:: Problem description ::
Convert the record lines below into a JSON list of strings, one string per line and with blank lines omitted, starting at the line containing "att vara något som diskuteras mera. Var går" and ending after the line containing "som aktivitetsarmband tror vi". Include only those lines.

:: Available data ::
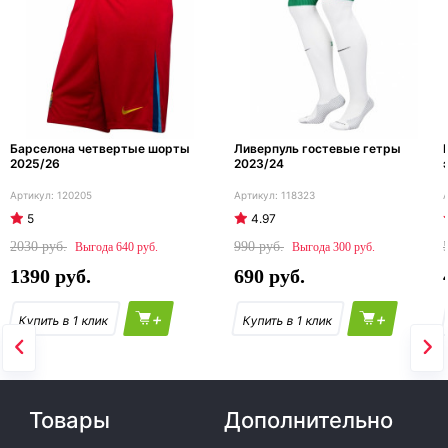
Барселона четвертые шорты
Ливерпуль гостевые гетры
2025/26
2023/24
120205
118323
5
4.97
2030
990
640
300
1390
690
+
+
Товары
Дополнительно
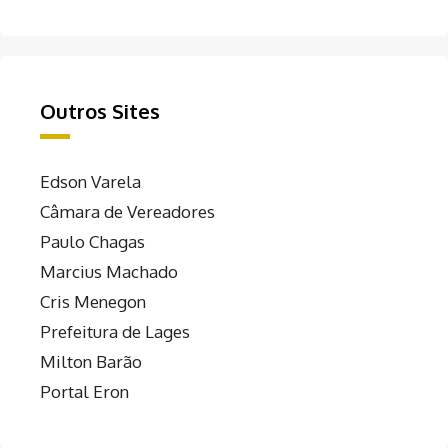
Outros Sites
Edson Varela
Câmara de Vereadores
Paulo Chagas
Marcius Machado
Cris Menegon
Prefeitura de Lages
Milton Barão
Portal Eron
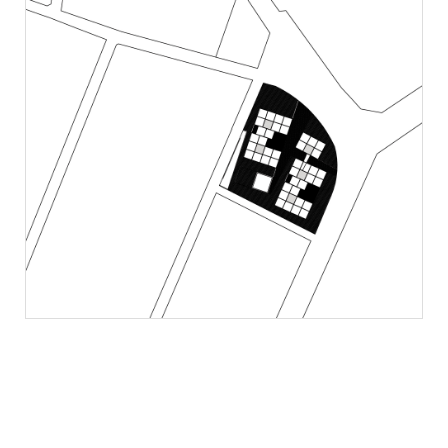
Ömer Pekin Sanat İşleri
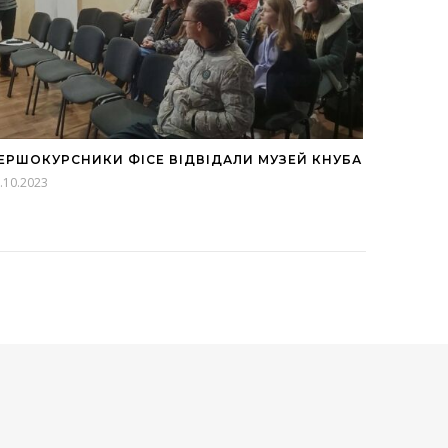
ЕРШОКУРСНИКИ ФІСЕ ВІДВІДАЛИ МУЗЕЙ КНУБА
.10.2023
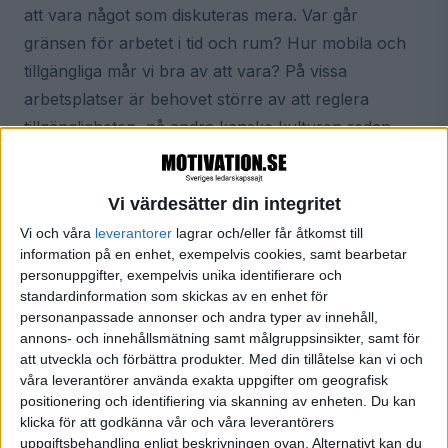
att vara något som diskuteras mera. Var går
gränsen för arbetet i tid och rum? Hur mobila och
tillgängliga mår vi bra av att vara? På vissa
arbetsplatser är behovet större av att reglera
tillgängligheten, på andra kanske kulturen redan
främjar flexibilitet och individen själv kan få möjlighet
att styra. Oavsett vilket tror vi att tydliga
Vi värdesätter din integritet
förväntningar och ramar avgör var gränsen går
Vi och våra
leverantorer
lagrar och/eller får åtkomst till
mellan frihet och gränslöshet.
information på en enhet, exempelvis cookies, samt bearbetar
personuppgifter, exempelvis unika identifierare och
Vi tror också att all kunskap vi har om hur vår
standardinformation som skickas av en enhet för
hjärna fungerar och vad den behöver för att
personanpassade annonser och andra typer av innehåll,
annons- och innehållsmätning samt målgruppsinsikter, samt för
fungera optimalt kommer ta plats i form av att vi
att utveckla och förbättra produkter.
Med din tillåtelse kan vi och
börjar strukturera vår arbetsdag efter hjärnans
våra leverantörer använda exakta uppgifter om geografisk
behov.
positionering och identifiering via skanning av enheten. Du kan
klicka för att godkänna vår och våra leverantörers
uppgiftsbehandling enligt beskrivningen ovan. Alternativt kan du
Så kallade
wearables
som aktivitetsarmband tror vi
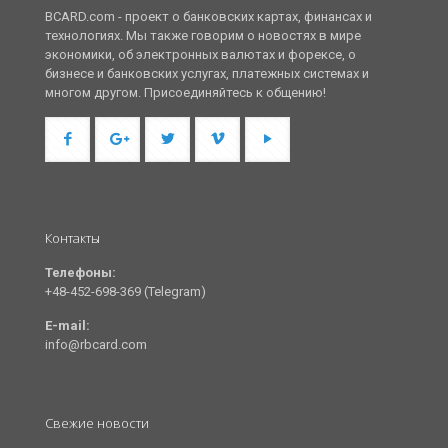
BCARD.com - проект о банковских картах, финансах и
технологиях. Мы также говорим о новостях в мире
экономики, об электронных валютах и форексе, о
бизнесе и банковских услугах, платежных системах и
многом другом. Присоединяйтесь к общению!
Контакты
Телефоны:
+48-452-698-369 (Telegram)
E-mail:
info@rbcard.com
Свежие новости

:: Expected answer ::
[
  "att vara något som diskuteras mera. Var går",
  "gränsen för arbetet i tid och rum? Hur mobila och",
  "tillgängliga mår vi bra av att vara? På vissa",
  "arbetsplatser är behovet större av att reglera",
  "tillgängligheten, på andra kanske kulturen redan",
  "främjar flexibilitet och individen själv kan få möjlighet",
  "att styra. Oavsett vilket tror vi att tydliga",
  "Vi värdesätter din integritet",
  "förväntningar och ramar avgör var gränsen går",
  "Vi och våra",
  "leverantorer",
  "lagrar och/eller får åtkomst till",
  "mellan frihet och gränslöshet.",
  "information på en enhet, exempelvis cookies, samt bearbetar",
  "personuppgifter, exempelvis unika identifierare och",
  "Vi tror också att all kunskap vi har om hur vår",
  "standardinformation som skickas av en enhet för",
  "hjärna fungerar och vad den behöver för att",
  "personanpassade annonser och andra typer av innehåll,",
  "annons- och innehållsmätning samt målgruppsinsikter, samt för",
  "fungera optimalt kommer ta plats i form av att vi",
  "att utveckla och förbättra produkter.",
  "Med din tillåtelse kan vi och",
  "börjar strukturera vår arbetsdag efter hjärnans",
  "våra leverantörer använda exakta uppgifter om geografisk",
  "behov.",
  "positionering och identifiering via skanning av enheten. Du kan",
  "klicka för att godkänna vår och våra leverantörers",
  "uppgiftsbehandling enligt beskrivningen ovan. Alternativt kan du",
  "Så kallade",
  "wearables",
  "som aktivitetsarmband tror vi"
]